-- Excerpted data follows --

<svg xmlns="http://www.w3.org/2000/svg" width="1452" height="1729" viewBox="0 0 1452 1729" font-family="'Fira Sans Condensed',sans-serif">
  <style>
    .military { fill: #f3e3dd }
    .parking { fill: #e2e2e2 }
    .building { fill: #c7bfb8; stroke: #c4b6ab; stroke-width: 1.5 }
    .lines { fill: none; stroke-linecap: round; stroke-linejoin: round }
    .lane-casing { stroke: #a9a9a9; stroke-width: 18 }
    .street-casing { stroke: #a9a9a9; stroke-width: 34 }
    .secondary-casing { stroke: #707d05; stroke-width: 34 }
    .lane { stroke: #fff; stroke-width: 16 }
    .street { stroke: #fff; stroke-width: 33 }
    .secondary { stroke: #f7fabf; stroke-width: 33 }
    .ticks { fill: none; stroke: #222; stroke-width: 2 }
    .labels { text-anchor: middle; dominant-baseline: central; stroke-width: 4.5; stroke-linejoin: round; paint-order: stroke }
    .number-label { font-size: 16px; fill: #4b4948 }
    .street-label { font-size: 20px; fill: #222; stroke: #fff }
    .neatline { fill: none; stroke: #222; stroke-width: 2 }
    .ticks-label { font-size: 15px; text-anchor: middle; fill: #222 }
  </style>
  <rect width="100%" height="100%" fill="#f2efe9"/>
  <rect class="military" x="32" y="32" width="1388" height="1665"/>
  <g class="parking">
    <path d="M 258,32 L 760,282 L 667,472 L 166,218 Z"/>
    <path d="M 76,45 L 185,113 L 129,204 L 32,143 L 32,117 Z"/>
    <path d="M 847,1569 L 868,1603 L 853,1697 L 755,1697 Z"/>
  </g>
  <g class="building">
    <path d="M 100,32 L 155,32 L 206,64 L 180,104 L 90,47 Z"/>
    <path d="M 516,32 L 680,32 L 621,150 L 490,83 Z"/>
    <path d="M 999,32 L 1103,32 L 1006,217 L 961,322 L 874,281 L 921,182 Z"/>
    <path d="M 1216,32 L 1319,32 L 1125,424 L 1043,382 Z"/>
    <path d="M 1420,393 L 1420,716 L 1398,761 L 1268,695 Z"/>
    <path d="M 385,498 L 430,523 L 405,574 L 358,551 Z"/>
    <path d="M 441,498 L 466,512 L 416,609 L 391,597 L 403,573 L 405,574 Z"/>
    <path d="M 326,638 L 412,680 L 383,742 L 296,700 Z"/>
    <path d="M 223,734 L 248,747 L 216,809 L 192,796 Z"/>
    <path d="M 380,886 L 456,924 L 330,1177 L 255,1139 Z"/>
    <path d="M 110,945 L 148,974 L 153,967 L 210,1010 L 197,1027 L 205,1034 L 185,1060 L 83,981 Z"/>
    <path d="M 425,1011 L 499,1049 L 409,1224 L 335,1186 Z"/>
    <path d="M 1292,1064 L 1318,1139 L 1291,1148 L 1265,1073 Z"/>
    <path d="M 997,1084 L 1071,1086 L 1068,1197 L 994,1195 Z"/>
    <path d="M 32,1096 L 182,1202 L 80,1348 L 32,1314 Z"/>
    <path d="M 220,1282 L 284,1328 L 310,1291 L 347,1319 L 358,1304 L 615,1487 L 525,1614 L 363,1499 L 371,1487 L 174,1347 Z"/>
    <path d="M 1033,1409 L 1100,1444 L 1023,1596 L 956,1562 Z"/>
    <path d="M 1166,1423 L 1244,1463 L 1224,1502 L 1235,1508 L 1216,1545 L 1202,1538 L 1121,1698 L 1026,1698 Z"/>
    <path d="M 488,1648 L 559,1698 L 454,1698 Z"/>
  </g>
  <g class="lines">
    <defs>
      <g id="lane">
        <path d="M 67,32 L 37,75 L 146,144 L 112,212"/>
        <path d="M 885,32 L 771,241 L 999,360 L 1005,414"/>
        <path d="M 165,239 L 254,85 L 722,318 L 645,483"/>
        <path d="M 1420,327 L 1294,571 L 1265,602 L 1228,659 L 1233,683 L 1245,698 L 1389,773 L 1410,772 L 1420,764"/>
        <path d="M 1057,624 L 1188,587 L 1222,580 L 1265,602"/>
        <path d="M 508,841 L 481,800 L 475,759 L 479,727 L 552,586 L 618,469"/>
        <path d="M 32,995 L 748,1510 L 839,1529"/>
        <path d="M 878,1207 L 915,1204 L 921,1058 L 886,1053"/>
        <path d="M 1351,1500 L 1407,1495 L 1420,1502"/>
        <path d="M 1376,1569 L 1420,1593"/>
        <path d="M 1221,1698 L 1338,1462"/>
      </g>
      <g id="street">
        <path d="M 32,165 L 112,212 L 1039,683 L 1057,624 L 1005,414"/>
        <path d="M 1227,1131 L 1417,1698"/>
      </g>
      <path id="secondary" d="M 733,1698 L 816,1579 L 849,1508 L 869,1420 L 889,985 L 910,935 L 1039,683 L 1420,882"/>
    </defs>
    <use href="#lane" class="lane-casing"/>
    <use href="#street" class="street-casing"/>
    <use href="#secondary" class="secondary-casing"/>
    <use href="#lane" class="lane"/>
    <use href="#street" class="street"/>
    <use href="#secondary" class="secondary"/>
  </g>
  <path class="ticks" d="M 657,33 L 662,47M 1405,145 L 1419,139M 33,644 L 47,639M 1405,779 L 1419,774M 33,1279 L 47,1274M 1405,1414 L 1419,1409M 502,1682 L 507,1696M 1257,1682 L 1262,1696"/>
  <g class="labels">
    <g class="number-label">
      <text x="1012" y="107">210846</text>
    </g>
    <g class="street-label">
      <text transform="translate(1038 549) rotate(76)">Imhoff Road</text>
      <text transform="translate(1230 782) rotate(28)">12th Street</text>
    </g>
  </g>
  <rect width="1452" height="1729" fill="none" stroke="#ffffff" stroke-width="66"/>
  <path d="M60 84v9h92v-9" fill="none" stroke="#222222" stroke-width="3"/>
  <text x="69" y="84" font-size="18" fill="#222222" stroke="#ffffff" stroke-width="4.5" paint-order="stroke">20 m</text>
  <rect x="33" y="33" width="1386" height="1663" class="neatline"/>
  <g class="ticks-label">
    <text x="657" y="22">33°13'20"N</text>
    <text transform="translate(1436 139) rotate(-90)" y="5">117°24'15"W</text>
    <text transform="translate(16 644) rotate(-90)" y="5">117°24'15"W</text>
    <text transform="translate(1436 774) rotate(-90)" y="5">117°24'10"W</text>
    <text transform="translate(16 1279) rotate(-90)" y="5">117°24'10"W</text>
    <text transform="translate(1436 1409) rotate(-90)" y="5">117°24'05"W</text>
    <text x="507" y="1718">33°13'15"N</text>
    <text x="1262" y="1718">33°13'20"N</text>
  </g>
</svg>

-- Excerpted data concluded --

Wherever the string "lines" appears in the data above, copy the line it sits in.

    .lines { fill: none; stroke-linecap: round; stroke-linejoin: round }
  <g class="lines">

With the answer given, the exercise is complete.